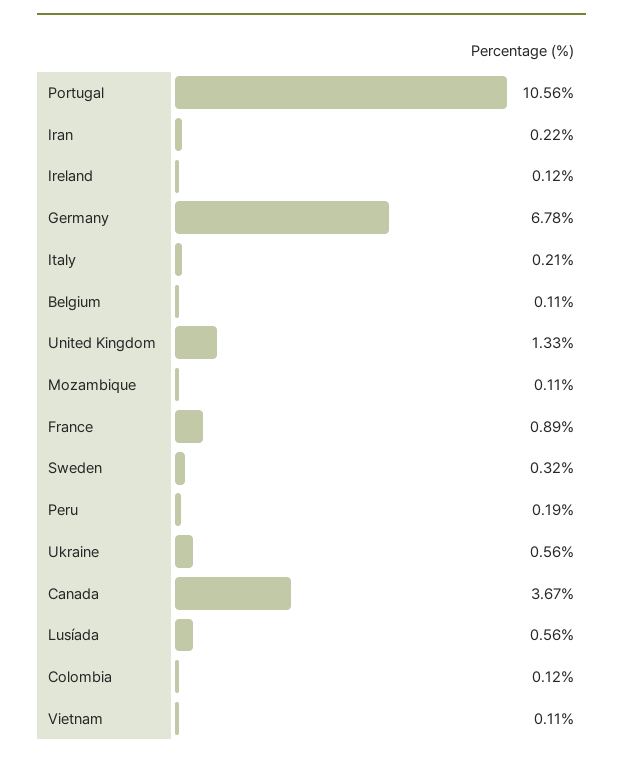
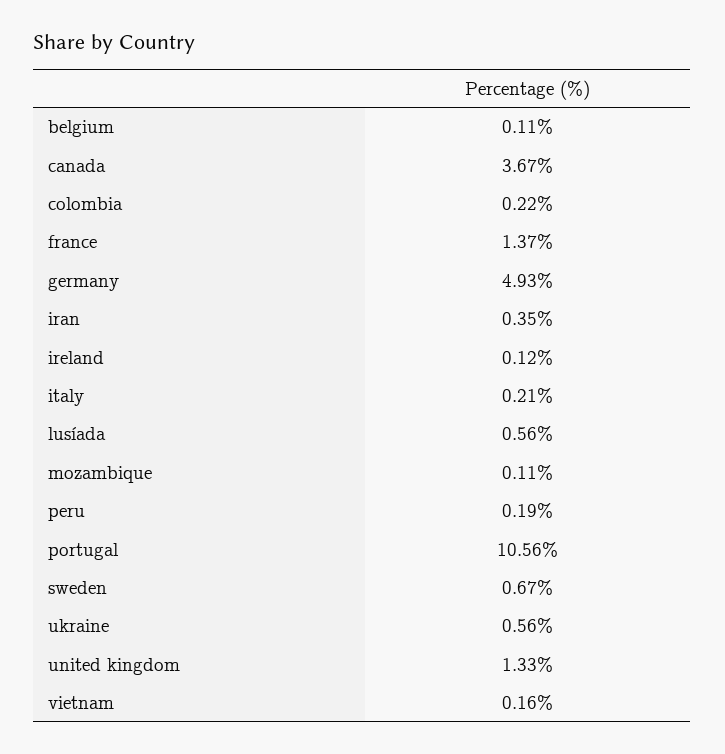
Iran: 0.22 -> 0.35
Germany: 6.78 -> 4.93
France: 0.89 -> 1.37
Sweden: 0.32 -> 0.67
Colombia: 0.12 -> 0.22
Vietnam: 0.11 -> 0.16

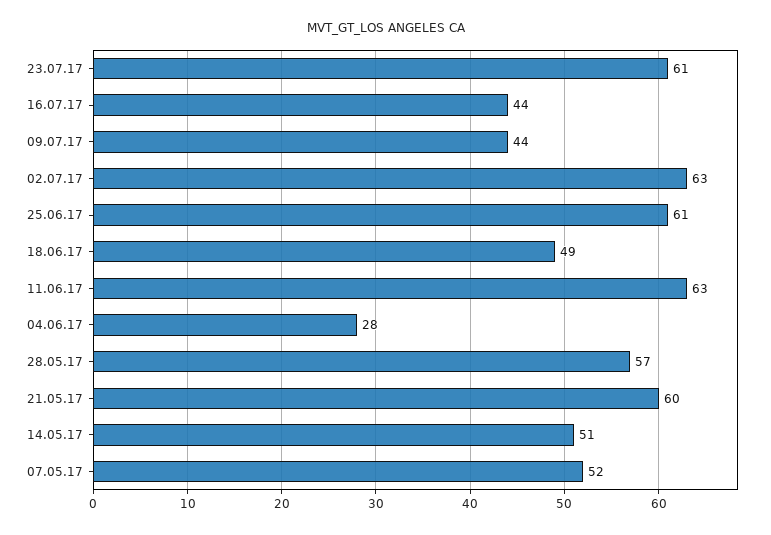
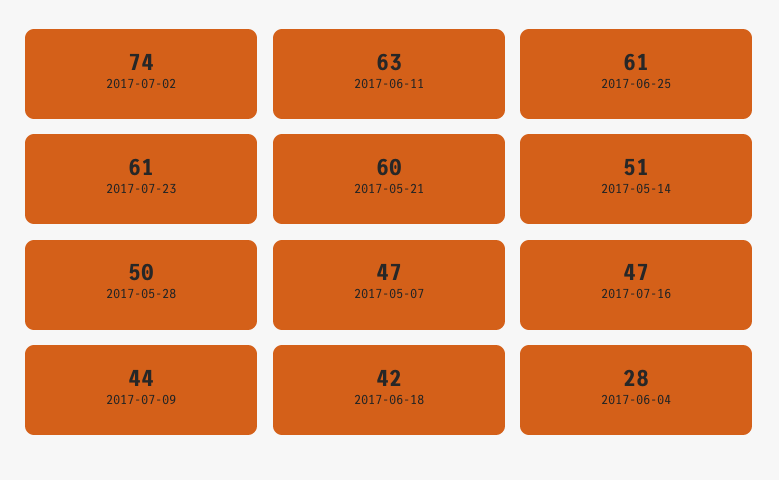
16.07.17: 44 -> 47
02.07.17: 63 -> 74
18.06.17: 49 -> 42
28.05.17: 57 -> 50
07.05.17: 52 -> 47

■ **TASK TO COMPLETE**
Write out the material exactly, excluding pictures.

■ **RESULT FOR THIS TASK**
Iran: 0.22 -> 0.35
Germany: 6.78 -> 4.93
France: 0.89 -> 1.37
Sweden: 0.32 -> 0.67
Colombia: 0.12 -> 0.22
Vietnam: 0.11 -> 0.16

16.07.17: 44 -> 47
02.07.17: 63 -> 74
18.06.17: 49 -> 42
28.05.17: 57 -> 50
07.05.17: 52 -> 47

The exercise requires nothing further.